— WORK INSTRUCTION —
Identify every line of the data below that contains the word "minus" and copy each such line in full.
┌─ TASK DATA
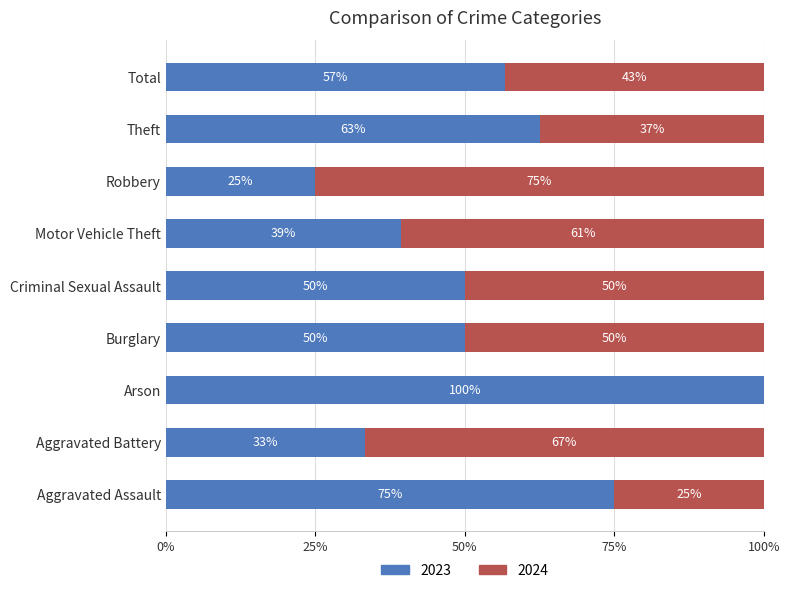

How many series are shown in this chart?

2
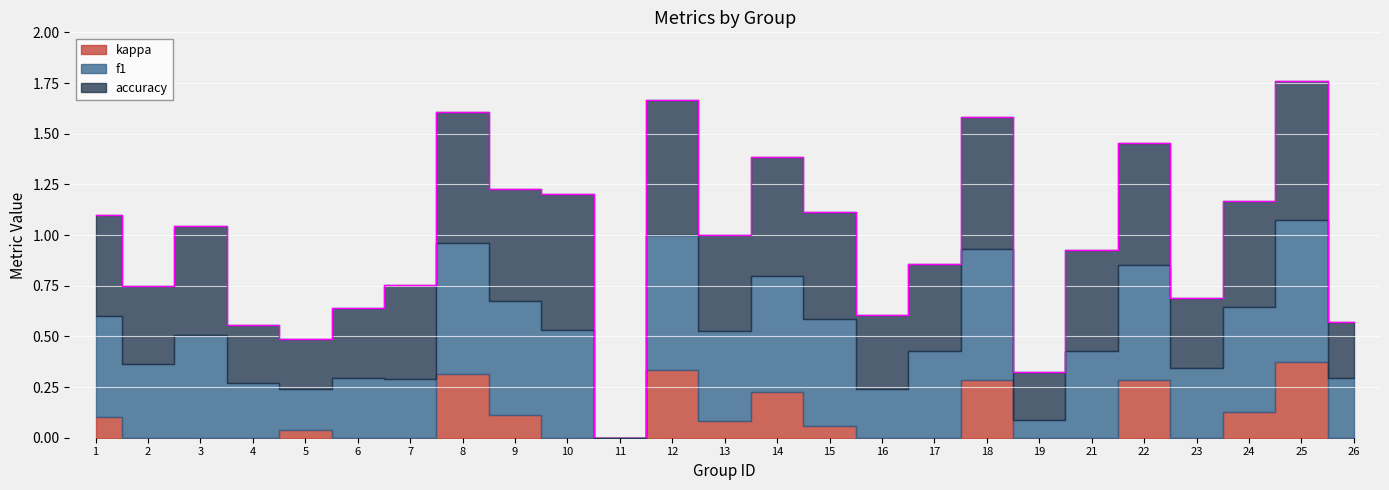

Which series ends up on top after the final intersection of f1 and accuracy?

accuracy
└─
┌─ TASK DATA
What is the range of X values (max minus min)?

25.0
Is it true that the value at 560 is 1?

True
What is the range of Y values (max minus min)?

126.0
└─
— COMPLETED TASK —
What is the range of X values (max minus min)?
What is the range of Y values (max minus min)?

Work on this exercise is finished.